DO YOU REALLY KNOW YOUR TIDES?
“Oh my! Whatever happened?”
The small boy looked at me, his brown eyes wide with astonishment, obviously envisaging some cataclysmic disaster, as I recovered Black Swan one evening. I was about to say that I had been away all day and was unaware of any catastrophe occurring at Cobnor, when I realised he was referring to the water level.
“The water was right up to this bank this morning — where’s it all gone?”
I explained that all was well; that the tide comes in and goes out twice every day, and one little boy went home wiser, hopefully, than when he came out. However, I’ve noticed from snippets of conversation at various times that even fellow dinghy cruisers don’t understand the full implications of tide heights. Take spring tides for example. Most sailing folk know that spring tides come higher than neaps, and that the currents are swifter. I expect that many, and in fact I did myself when I started cruising, choose to sail at spring tides to make launching easier and to use the currents to make a faster passage. But do they realise in fact they are taking a greater risk and making things difficult for themselves?
Why?
Because with spring tides the current flows much faster, wind against tide conditions make the sea much rougher. Even in force 4, conditions can be surprisingly unpleasant, particularly round exposed headlands. In an ideal world we will have a following wind and a fair tide and make a fast passage, but how often do things go according to plan when we are sailing? If the tide turns against us when we have a following wind, the sea will get rougher and progress will slow dramatically, if the wind is light the sea will be calm enough, but we might find we are sailing backwards over the ground. With a headwind, progress against a 3 knot tide is nil unless we have a powerful engine to help.

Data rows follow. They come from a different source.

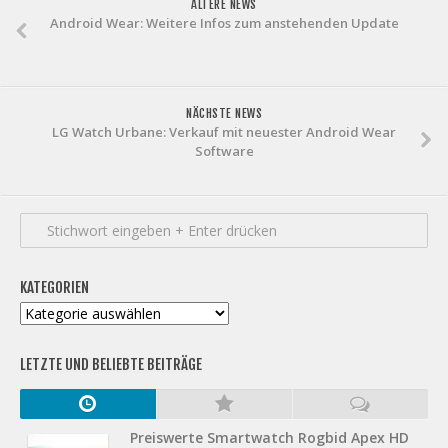
ÄLTERE NEWS
Android Wear: Weitere Infos zum anstehenden Update
NÄCHSTE NEWS
LG Watch Urbane: Verkauf mit neuester Android Wear
Software
KATEGORIEN
Kategorien
LETZTE UND BELIEBTE BEITRÄGE
Preiswerte Smartwatch Rogbid Apex HD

The other hazard is that saltings, behind which it is possible to shelter at neaps, are covered at high water springs. Launching and recovery also becomes difficult at the top of a spring tide when all the beach or launching ramp has disappeared and the only place to leave your boat is bumping against a concrete wall.
Trying once in a big spring ebb to beat between the moorings in Itchenor fairway I lost the wind and got swept, at 3 knots onto the mooring wire of a large yacht; result — a nasty slit in my foredeck.

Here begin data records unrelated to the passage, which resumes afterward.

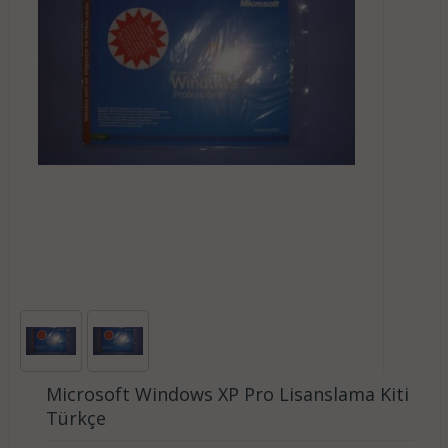
Microsoft Windows XP Pro Lisanslama Kiti
Türkçe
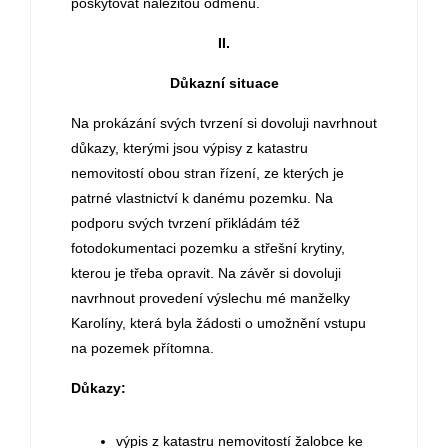
poskytovat náležitou odměnu.
II.
Důkazní situace
Na prokázání svých tvrzení si dovoluji navrhnout
důkazy, kterými jsou výpisy z katastru
nemovitostí obou stran řízení, ze kterých je
patrné vlastnictví k danému pozemku. Na
podporu svých tvrzení přikládám též
fotodokumentaci pozemku a střešní krytiny,
kterou je třeba opravit. Na závěr si dovoluji
navrhnout provedení výslechu mé manželky
Karolíny, která byla žádosti o umožnění vstupu
na pozemek přítomna.
Důkazy:
výpis z katastru nemovitostí žalobce ke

Neap tides are altogether friendlier. It is usually possible to progress, even when the tide has turned against you. Wind against tide conditions are not nearly so frightening, and on the ebb there is less risk of accidental grounding because the water is dropping more slowly. In some creeks which dry right out at springs, it is possible to remain afloat at neaps. If the wind gets too much at neaps and it becomes necessary to land, there is a good chance of some dry beach between your boat and a hard sea wall, even at the top of the tide; altogether more reassuring.
Another fact of which some people may be unaware is that spring and neap tides always occur at the same time of day, respectively, in a particular area. For example at Chichester, the highest spring tide is always at midday and midnight, and neap high tides are always in the early morning and early evening, around 7 o’clock. On the other hand at Falmouth, spring high tide is always at 6 o’clock and low tide at midday.
If I have no tide tables handy and I want to know the time of high water, I can get a pretty good idea from the state of the moon. If there is a new or a full moon, I know high tide will be about 11 o’clock on my stretch of the coast, so if I want to walk on the sand I must go down to the sea in the early evening. If it is a half moon, here in East Sussex where I live there will not be any sand because the sand below our shingle beach only uncovers at springs. If you can’t see the moon look in your diary; almost any diary will give you the moon’s phases; it doesn’t need to be a yachting one.
Of course things are not always so simple. There are the big equinoctial spring tides in spring and autumn. In between we have exceptionally slack neaps. On some days the water hardly seems to move at all. Offset against these we have in the summer months, spring tides which are not much bigger than neaps, and big neaps which are nearly as high as springs. Consult your tide tables when planning a cruise, they will give you the heights as well as the times of high and low water. The greater the height the faster the currents will run.
Don’t forget, although a big favourable tide and following wind will give a fast passage and a splendid sail, spring tides will give you the most trouble when things go wrong.